Investing.com – Morgan Stanley takes a look at Kering (EPA: ), expecting the French luxury conglomerate’s poor performance to continue and Gucci’s turnaround to take another 2-3 years.

Kering, best known for its Gucci brand, reported an 11 percent year-over-year decline in total second-quarter sales at constant currency.

Gucci’s revenue fell significantly in the first half of 2024, falling 20% ​​year-on-year to €4.1 billion, with the steep decline mainly driven by a 20% drop in directly operated retail sales.

“We are revising our estimates for Kering and cutting 2024 and 2025 EPS by 5% and 6%, respectively,” analysts at Morgan Stanley said in a Sept. 19 note.

The bank is cutting its top-line estimates for Gucci in 3Q24 and 4Q24 amid slowing Chinese demand both at home and abroad.

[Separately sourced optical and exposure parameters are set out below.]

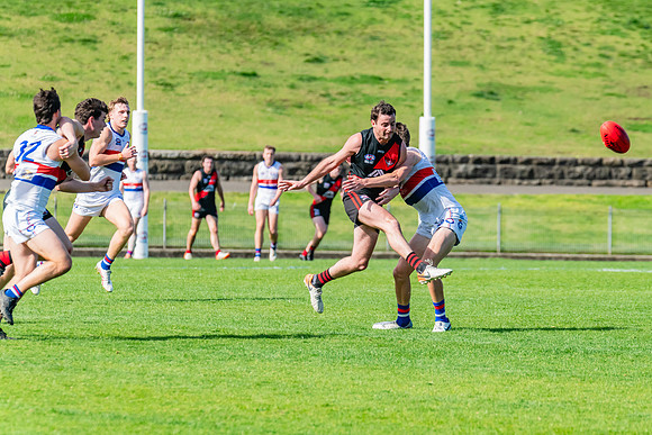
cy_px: 218
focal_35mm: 375
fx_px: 6800
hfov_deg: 5.5
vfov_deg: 3.7
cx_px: 388
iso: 800
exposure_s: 1/1600
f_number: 9
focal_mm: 310
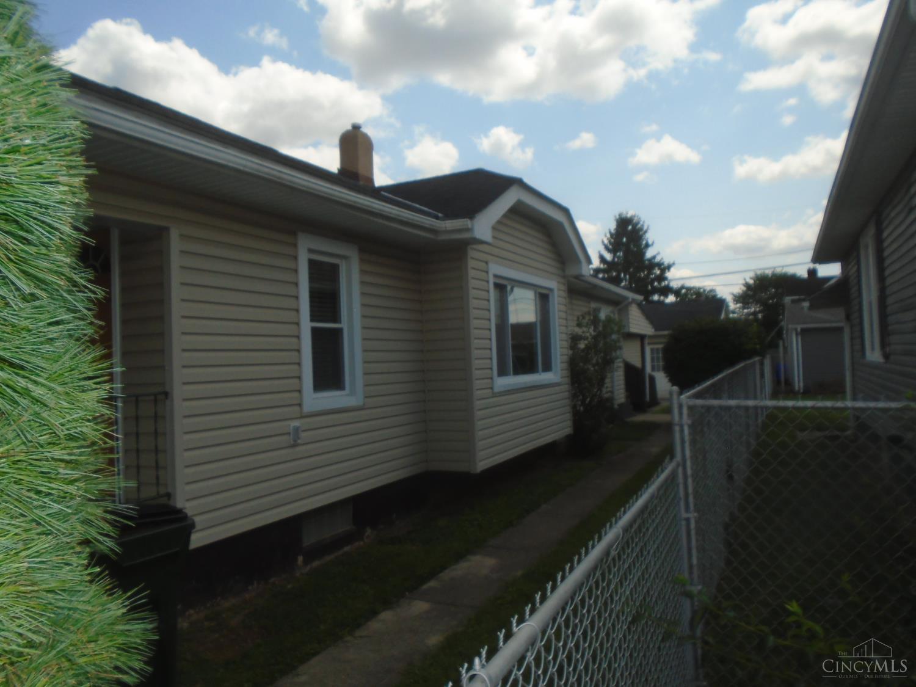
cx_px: 458
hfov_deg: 67.3
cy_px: 344
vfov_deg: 53.1
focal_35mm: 26
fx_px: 688
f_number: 3.2
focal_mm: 4.6
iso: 100
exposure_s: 1/1500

“Our channel checks over the summer indicated no change in brand momentum at Gucci and continued underperformance against peers,” the US bank said. “The brand launched a new line of ‘Emblem’ handbags in September and has a few more planned for Q4. We think that if it’s successful, there’s usually some lag between launch and sales growth.”

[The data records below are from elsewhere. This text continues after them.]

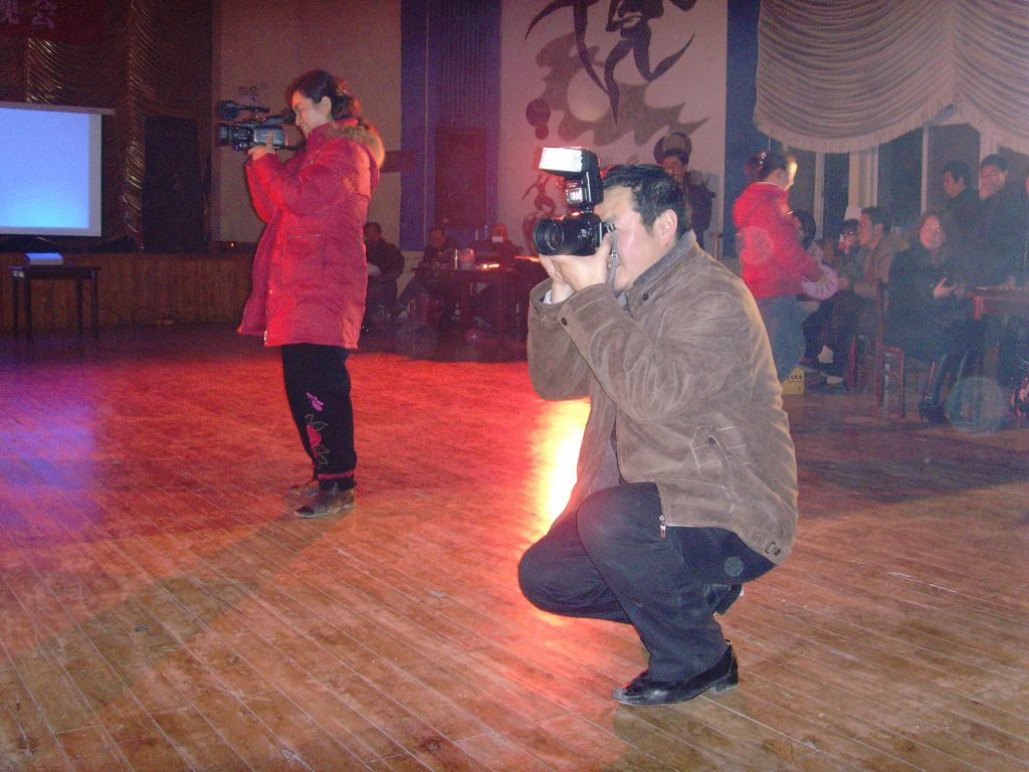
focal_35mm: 39
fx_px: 1159
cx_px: 514
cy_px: 386
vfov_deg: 36.8
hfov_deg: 47.9
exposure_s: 1/45
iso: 400
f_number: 3.5
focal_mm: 6.6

Management’s guidance for FY24 was provided in mid-July before trends began to deteriorate significantly, Morgan Stanley added, “so we are below the company’s guidance in 2H24 with sales -8% and EBIT -35% (versus guidance for EBIT -30%). “

“Contacts in China we spoke with recently believe Gucci’s recovery will likely take another 2-3 years,” the bank added.

Morgan Stanley maintained its “equal weight” rating on Kering but cut its 12-month price target to €265 from €310.

At 09:10 ET (13:10 GMT), its share price was down 3.2% to €225.65.